For the past month my daughter now 18 has been very disrespectful. She mouths off constantly, does not hesitate to swear brutally infront of us, has demanded even more of our time (we have given her tones and tones over the past few years) she smokes pot and at times it seems if she does not have any "she can not handle it" She does not respect any one in the houses space/privacy. If she does not get her way she freaks out and says things to us that are very hurtful. Always she apologizes but "im sorry" wears thin after awhile. I love my daughter more than anything but at 18 I feel she should certainly carry herself with some respect for this house. My husband (her step father) loves her and she loves him too but she does not want to follow the rules and she thinks we should do everything for her. Rides, money etc etc etc
She asked last week if we would take her to her bfs (40 minutes away) we live rural and we told we would see how our week went. We run two business, our other son works, (who we drive into town as we only have one car right now) she asked us almost every day this week and put the pressure on tonight. She was saying things like "well he has to know so his family can plan" etc etc I do not like to be put on the spot. So I told her leave us be and let us talk about it and we will let you know and on her way up the stairs she mouths off "then it's going to be a no!" ...
Well that was it .. it quickly became a no.
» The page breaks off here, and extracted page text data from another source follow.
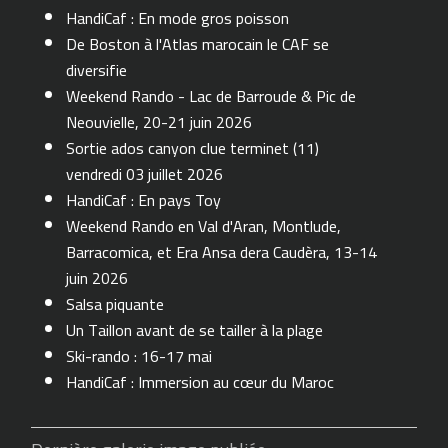
HandiCaf : En mode gros poisson
De Boston à l'Atlas marocain le CAF se
diversifie
Weekend Rando - Lac de Barroude & Pic de
Neouvielle, 20-21 juin 2026
Sortie ados canyon clue terminet (11)
vendredi 03 juillet 2026
HandiCaf : En pays Toy
Weekend Rando en Val d'Aran, Montlude,
Barracomica, et Era Ansa dera Caudèra, 13-14
juin 2026
Salsa piquante
Un Taillon avant de se tailler à la plage
Ski-rando : 16-17 mai
HandiCaf : Immersion au cœur du Maroc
She has no right to demand as she did. (and this is constant I thinks she forgets how we've helped her) She freaked out!!! Claimed she broke up with her bf because what is the point etc etc..yelling screaming swearing telling us we are nuts, on and on and on and on and finally her step father lost it told her to get out! We have told her before if you don't like the rules you are 18 you can go and get a place etc etc... we he had it and me too.....
We decided to give her a month to prepare herself, find a place close to her school (she goes to an adult learning center half days mon to fri) and she could find a job, do it properly and not have to live by our rules etc. But NO she decided that she had to go right then called a bunch of people until she found someone to come and get her. She claimed she could not sit here for another month just waiting to move. I tried to explain no you will find work and find a place and we will get you set up etc. etc....... but she was having non of that even proclaimed that if she does not go now and get weed she is going to "kill someone"
I am a mess
Question to all of you mature individuals who have adult children ..... Did we do the right thing? Should I have stopped her for fear of her going right back down that bad road again? Any advice would be greatly appreciated.